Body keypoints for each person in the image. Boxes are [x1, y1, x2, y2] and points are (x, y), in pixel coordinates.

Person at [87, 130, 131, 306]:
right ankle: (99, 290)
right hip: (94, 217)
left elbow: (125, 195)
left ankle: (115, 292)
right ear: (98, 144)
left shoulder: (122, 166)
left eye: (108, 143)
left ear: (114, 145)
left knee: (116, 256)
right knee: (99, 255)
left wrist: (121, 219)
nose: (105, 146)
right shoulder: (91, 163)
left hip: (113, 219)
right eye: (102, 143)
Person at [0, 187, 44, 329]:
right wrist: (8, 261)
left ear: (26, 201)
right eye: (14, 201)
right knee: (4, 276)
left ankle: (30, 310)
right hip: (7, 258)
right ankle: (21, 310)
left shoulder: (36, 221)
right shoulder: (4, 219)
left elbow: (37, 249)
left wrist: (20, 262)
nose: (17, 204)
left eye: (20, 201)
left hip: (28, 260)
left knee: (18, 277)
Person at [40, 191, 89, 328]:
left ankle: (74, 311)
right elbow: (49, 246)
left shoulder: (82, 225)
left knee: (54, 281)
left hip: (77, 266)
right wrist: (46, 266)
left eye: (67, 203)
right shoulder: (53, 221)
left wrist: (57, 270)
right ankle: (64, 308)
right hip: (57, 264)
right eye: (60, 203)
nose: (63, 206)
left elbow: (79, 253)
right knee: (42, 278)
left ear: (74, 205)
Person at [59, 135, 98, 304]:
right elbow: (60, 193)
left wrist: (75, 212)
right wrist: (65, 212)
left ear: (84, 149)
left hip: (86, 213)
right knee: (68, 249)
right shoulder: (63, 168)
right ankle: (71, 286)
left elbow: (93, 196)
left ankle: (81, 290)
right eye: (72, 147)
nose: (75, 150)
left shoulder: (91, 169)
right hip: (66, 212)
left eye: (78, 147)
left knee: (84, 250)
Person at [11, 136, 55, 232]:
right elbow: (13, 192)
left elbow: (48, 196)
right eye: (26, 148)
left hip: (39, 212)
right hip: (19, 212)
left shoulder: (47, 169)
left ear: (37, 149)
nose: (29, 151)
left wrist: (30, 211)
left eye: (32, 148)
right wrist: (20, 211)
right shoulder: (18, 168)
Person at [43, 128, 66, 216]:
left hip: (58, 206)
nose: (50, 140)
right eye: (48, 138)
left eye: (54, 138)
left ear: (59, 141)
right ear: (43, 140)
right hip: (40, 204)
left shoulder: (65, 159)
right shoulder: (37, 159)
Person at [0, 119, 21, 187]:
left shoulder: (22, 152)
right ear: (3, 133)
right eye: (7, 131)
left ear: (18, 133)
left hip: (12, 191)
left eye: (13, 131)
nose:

○ ○ ○

§ **Assignment**: Copy out every line of the entries where the string "knee" shows up.

§ **The answer**:
left knee: (116, 256)
right knee: (99, 255)
right knee: (4, 276)
left knee: (18, 277)
left knee: (54, 281)
right knee: (42, 278)
right knee: (68, 249)
left knee: (84, 250)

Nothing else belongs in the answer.